Written task
Both the line containing "В наявності" and the line containing "지금 비즈라인에서 시작" belong to the span. Output exactly that span from the listing below, and nothing outside it.

=== Begin Enclosure ===

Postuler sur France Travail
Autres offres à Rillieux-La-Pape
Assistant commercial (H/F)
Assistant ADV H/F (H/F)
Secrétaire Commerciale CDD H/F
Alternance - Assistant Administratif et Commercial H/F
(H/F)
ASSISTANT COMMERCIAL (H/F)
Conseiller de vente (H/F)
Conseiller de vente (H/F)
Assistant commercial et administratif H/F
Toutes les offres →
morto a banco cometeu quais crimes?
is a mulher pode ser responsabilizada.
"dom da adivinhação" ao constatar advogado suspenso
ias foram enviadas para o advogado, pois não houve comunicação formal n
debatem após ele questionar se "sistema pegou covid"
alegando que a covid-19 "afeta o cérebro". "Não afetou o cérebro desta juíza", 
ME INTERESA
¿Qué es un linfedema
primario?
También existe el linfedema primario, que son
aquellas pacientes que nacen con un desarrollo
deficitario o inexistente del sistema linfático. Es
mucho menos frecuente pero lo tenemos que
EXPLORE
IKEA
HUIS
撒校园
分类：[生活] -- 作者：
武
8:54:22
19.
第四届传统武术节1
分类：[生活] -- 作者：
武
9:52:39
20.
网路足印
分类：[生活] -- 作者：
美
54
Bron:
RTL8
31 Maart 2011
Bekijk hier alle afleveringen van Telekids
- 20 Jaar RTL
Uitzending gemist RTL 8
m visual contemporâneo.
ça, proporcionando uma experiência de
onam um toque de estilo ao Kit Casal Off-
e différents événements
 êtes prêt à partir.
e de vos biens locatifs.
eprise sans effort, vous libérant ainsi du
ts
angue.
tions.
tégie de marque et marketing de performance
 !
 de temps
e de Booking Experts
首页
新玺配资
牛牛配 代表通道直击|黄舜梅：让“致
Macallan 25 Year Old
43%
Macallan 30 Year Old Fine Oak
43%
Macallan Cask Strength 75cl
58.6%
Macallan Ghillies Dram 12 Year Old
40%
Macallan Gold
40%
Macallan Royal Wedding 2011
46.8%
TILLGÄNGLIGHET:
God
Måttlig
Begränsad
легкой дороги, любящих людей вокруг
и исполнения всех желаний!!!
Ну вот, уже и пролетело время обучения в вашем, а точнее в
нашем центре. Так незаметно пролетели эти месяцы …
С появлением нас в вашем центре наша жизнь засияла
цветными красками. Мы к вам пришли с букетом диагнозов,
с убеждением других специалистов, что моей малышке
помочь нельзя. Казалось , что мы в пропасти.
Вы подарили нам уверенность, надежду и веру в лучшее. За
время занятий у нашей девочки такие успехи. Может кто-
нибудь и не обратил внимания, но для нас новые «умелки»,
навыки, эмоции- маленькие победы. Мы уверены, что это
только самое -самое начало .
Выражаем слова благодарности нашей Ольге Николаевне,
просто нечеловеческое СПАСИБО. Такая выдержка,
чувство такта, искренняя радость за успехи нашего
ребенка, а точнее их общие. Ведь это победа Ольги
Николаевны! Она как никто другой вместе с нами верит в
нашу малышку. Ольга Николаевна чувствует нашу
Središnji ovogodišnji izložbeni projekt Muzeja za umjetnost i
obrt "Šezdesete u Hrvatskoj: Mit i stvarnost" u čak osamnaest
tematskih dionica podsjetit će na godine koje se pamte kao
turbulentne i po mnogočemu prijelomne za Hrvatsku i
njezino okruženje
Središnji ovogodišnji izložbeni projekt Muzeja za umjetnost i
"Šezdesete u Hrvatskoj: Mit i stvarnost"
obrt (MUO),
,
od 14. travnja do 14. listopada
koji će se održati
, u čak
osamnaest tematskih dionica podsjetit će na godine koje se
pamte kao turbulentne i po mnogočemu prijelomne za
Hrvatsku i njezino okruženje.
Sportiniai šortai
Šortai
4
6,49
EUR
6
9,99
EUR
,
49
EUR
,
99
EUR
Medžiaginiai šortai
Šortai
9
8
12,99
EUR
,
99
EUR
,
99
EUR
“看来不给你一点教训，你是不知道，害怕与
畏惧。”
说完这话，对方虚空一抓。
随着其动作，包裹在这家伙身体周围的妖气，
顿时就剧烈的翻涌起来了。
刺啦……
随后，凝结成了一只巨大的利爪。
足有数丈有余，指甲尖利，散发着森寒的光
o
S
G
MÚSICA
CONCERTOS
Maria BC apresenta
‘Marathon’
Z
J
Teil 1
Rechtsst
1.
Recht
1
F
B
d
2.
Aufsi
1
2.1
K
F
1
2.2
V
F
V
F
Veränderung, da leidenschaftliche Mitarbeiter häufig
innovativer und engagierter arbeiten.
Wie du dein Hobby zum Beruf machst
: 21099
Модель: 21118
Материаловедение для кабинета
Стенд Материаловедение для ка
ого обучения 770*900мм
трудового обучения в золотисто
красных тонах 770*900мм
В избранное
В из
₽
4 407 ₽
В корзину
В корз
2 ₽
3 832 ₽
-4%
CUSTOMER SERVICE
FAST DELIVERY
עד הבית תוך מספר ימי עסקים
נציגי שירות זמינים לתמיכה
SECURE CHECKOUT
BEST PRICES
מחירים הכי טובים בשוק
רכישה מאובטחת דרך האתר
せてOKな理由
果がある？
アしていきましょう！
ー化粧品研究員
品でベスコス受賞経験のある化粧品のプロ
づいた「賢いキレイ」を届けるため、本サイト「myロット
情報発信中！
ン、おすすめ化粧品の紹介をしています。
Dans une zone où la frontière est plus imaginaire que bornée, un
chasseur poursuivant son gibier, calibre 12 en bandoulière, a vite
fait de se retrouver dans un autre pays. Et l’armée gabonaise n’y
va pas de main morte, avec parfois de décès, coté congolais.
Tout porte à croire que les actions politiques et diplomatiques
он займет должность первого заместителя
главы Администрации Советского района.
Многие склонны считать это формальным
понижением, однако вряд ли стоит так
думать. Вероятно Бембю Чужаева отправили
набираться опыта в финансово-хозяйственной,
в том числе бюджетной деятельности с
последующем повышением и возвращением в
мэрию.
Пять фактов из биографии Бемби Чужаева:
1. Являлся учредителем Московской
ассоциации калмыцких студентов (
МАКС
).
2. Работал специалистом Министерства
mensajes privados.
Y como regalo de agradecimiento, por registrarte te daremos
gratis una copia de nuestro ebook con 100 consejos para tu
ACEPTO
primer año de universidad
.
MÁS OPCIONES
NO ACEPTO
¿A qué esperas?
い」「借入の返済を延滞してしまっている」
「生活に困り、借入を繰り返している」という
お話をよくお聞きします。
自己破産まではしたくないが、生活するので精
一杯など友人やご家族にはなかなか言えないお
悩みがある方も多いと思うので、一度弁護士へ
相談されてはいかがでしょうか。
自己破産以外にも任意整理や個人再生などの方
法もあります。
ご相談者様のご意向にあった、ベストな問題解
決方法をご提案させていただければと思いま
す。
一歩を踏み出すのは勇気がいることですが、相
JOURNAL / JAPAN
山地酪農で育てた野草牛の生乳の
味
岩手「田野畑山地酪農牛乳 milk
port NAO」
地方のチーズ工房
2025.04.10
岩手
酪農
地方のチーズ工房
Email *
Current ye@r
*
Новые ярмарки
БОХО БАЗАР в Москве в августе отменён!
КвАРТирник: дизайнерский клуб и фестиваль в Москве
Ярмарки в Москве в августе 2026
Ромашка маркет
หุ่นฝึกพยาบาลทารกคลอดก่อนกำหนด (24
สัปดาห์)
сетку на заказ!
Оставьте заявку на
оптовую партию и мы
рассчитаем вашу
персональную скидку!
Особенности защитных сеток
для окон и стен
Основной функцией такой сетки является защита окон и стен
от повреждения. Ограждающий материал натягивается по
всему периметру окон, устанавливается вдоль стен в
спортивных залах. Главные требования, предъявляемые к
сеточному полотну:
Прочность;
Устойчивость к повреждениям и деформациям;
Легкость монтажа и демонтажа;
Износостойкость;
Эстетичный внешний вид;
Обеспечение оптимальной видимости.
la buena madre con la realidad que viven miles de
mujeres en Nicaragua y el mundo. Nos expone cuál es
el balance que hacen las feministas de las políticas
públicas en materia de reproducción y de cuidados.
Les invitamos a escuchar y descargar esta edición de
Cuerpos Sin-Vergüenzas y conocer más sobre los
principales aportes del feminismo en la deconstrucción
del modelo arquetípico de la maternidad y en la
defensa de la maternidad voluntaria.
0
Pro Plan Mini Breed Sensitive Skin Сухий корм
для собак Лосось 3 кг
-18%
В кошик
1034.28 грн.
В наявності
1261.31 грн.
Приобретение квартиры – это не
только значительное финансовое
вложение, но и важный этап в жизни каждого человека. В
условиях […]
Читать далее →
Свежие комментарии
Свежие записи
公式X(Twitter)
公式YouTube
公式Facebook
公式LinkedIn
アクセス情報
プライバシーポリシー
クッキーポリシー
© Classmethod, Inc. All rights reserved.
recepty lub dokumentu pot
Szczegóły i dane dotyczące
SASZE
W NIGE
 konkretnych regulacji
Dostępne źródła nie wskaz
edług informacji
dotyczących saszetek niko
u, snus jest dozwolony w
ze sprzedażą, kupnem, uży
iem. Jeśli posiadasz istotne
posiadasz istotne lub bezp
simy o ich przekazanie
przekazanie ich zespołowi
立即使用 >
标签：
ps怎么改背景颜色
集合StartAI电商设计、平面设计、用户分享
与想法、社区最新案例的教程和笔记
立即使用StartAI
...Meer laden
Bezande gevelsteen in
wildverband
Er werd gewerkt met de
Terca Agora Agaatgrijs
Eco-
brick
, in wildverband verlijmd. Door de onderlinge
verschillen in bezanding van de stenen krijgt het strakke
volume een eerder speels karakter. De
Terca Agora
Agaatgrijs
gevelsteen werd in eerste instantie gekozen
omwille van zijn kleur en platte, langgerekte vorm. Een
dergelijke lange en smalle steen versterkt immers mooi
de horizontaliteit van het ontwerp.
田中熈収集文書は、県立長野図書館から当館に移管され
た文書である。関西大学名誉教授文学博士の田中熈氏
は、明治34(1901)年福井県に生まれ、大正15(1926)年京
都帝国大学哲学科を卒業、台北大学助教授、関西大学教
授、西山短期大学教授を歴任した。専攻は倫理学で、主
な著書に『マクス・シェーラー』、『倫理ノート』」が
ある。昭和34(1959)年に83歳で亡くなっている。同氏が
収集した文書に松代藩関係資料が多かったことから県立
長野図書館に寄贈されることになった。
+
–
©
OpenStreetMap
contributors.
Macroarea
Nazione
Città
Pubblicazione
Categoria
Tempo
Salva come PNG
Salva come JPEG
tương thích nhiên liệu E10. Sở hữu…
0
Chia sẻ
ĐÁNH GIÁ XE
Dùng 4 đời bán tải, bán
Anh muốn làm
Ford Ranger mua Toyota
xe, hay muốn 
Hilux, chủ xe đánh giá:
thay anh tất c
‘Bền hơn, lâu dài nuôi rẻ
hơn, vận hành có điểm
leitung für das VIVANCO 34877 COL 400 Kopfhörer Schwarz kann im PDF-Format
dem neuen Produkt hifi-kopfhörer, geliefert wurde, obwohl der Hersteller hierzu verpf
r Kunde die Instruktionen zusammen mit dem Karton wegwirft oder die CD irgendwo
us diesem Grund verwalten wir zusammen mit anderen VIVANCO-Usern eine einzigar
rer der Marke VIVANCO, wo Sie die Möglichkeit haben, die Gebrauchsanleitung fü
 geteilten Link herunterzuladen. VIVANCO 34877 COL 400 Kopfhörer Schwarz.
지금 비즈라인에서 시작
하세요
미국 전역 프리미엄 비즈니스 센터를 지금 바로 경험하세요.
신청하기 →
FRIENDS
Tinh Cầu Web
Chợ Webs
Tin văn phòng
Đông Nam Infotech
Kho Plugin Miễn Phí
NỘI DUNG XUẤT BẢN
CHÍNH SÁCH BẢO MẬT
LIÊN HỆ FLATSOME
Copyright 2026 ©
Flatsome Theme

=== End Enclosure ===

The answer
В наявності
1261.31 грн.
Приобретение квартиры – это не
только значительное финансовое
вложение, но и важный этап в жизни каждого человека. В
условиях […]
Читать далее →
Свежие комментарии
Свежие записи
公式X(Twitter)
公式YouTube
公式Facebook
公式LinkedIn
アクセス情報
プライバシーポリシー
クッキーポリシー
© Classmethod, Inc. All rights reserved.
recepty lub dokumentu pot
Szczegóły i dane dotyczące
SASZE
W NIGE
 konkretnych regulacji
Dostępne źródła nie wskaz
edług informacji
dotyczących saszetek niko
u, snus jest dozwolony w
ze sprzedażą, kupnem, uży
iem. Jeśli posiadasz istotne
posiadasz istotne lub bezp
simy o ich przekazanie
przekazanie ich zespołowi
立即使用 >
标签：
ps怎么改背景颜色
集合StartAI电商设计、平面设计、用户分享
与想法、社区最新案例的教程和笔记
立即使用StartAI
...Meer laden
Bezande gevelsteen in
wildverband
Er werd gewerkt met de
Terca Agora Agaatgrijs
Eco-
brick
, in wildverband verlijmd. Door de onderlinge
verschillen in bezanding van de stenen krijgt het strakke
volume een eerder speels karakter. De
Terca Agora
Agaatgrijs
gevelsteen werd in eerste instantie gekozen
omwille van zijn kleur en platte, langgerekte vorm. Een
dergelijke lange en smalle steen versterkt immers mooi
de horizontaliteit van het ontwerp.
田中熈収集文書は、県立長野図書館から当館に移管され
た文書である。関西大学名誉教授文学博士の田中熈氏
は、明治34(1901)年福井県に生まれ、大正15(1926)年京
都帝国大学哲学科を卒業、台北大学助教授、関西大学教
授、西山短期大学教授を歴任した。専攻は倫理学で、主
な著書に『マクス・シェーラー』、『倫理ノート』」が
ある。昭和34(1959)年に83歳で亡くなっている。同氏が
収集した文書に松代藩関係資料が多かったことから県立
長野図書館に寄贈されることになった。
+
–
©
OpenStreetMap
contributors.
Macroarea
Nazione
Città
Pubblicazione
Categoria
Tempo
Salva come PNG
Salva come JPEG
tương thích nhiên liệu E10. Sở hữu…
0
Chia sẻ
ĐÁNH GIÁ XE
Dùng 4 đời bán tải, bán
Anh muốn làm
Ford Ranger mua Toyota
xe, hay muốn 
Hilux, chủ xe đánh giá:
thay anh tất c
‘Bền hơn, lâu dài nuôi rẻ
hơn, vận hành có điểm
leitung für das VIVANCO 34877 COL 400 Kopfhörer Schwarz kann im PDF-Format
dem neuen Produkt hifi-kopfhörer, geliefert wurde, obwohl der Hersteller hierzu verpf
r Kunde die Instruktionen zusammen mit dem Karton wegwirft oder die CD irgendwo
us diesem Grund verwalten wir zusammen mit anderen VIVANCO-Usern eine einzigar
rer der Marke VIVANCO, wo Sie die Möglichkeit haben, die Gebrauchsanleitung fü
 geteilten Link herunterzuladen. VIVANCO 34877 COL 400 Kopfhörer Schwarz.
지금 비즈라인에서 시작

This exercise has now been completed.